Athens Design Forum was a new way of looking at the capital of Greece

The programme of events curated by Katerina Papanikolopoulos showed unconventional neighbourhoods and hidden sides of the city.

“I try to subvert the tendency that some institutions, but also some practices, have to see cities in a homogenised way, valuing only the dominant narrative,” says Phil Smith in his book Counter-Tourism: The Handbook. The British researcher, writer and performer promotes an explorative method that enhances the anomalies of a place, trying to bring out the various meanings that are layered in cities: objective or subjective, these are all worthy of curiosity.

A similar approach to Smith's can be found in the work of Katerina Papanikolopoulos, founder and artistic director of the Athens Design Forum, a pioneering event proposing a new way of experiencing contemporary design. The initiative, held from 30 September to 7 October 2021, takes a recent trend to the extreme, i. e. linking design (or art) to the discovery of abandoned or peripheral places: the opposite of the white cube, a type of immaculate environment often considered the ideal exhibition space.

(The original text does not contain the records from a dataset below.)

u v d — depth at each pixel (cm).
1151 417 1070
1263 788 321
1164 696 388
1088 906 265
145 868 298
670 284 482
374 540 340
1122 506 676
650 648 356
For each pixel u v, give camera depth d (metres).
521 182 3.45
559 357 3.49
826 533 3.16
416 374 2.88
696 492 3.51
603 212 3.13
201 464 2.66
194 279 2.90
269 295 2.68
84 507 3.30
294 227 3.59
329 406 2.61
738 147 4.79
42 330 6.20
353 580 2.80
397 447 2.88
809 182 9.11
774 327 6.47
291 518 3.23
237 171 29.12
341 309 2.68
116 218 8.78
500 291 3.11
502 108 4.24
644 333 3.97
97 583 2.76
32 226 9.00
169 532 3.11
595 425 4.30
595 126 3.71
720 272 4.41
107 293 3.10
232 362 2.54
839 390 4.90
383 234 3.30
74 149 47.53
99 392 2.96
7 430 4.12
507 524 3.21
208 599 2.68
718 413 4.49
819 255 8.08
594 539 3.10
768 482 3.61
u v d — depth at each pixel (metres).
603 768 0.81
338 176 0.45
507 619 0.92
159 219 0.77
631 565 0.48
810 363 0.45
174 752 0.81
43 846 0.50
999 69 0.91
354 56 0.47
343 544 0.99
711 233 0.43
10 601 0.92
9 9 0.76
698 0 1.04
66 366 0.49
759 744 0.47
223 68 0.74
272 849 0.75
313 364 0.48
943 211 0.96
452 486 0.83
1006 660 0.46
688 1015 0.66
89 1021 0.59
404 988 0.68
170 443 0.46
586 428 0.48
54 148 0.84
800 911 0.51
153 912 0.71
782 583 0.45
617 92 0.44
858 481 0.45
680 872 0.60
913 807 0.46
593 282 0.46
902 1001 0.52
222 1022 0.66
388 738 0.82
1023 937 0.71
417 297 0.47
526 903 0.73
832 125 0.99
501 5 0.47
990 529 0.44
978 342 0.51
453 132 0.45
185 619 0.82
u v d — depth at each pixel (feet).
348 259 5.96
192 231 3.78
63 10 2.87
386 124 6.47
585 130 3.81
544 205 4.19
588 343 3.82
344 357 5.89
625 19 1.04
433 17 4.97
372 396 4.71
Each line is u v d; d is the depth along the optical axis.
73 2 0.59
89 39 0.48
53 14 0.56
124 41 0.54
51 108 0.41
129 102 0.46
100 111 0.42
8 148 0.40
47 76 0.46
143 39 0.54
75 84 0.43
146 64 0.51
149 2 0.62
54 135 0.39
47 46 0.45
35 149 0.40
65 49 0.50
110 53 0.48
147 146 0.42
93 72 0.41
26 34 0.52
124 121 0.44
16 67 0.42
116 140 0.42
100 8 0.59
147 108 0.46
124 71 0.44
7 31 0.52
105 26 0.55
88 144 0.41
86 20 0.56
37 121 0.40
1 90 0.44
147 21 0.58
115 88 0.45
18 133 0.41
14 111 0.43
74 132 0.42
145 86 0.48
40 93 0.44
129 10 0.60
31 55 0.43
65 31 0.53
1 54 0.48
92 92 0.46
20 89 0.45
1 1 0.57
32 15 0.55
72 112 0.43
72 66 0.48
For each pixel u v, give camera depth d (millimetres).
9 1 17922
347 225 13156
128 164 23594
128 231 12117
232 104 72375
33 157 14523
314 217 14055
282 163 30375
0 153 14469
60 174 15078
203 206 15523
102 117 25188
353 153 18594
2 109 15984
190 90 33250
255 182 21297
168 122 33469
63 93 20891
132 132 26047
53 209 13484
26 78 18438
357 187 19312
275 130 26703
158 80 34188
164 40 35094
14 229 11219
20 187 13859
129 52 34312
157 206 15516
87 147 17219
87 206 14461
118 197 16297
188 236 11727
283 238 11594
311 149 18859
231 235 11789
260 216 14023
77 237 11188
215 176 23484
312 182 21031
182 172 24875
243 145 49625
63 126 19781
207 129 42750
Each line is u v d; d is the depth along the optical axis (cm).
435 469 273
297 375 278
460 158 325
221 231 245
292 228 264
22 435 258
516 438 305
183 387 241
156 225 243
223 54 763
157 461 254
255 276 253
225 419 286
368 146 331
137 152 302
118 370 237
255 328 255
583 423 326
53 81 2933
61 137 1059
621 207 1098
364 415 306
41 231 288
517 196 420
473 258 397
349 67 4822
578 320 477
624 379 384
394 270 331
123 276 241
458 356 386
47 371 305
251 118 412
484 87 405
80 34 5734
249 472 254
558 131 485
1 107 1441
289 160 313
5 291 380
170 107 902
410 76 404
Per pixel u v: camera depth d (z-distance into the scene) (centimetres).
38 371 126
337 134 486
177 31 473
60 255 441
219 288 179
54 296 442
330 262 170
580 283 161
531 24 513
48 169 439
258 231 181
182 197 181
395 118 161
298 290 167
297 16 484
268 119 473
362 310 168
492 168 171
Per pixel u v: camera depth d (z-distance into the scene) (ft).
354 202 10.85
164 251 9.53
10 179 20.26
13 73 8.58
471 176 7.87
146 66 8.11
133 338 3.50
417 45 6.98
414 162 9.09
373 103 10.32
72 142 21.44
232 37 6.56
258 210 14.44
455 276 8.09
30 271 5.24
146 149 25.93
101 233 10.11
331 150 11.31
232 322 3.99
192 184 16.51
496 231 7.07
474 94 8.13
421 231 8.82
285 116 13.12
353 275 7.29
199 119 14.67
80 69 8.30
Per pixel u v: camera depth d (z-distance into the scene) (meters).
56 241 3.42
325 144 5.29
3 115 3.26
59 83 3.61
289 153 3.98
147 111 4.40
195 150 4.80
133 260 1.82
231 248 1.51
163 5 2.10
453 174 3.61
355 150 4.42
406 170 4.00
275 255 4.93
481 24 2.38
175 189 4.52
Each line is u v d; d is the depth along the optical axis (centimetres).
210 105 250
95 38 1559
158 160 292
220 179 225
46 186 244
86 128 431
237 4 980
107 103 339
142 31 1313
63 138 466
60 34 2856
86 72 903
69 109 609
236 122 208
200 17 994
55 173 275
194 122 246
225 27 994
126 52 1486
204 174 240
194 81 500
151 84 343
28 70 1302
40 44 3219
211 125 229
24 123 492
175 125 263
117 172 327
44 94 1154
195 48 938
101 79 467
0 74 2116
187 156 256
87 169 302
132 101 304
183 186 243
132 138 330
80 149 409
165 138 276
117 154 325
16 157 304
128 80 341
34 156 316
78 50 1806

The house of artist Alekos Fassianos. Athens Design Forum. Photo Chris Kontos
The house of artist Alekos Fassianos. Athens Design Forum. Photo Chris Kontos

The young art historian and curator, who returned to Athens after her studies in the United States, has shaped the ADF programme according to her very personal way of conceiving design and experiencing the city. Exhibitions, seminars, workshops and archives are the four pillars on which the programme of events has been built, distributed in various parts of the city: from the central and luxurious Perianth Hotel, designed by the architects of K-Studio, to a disused factory in the suburb of Moschato, where designers Francesco Pace and Stefano Fusani, also known as Tellurico and Neostandard, worked throughout the event.

The festival was conceived as an all-round experience, in which design is a central node, but which also serves to narrate the complexities of a city as dirty, vital and cheerful as Athens. With the Acropolis serving, for once, only as a (magnificent) backdrop.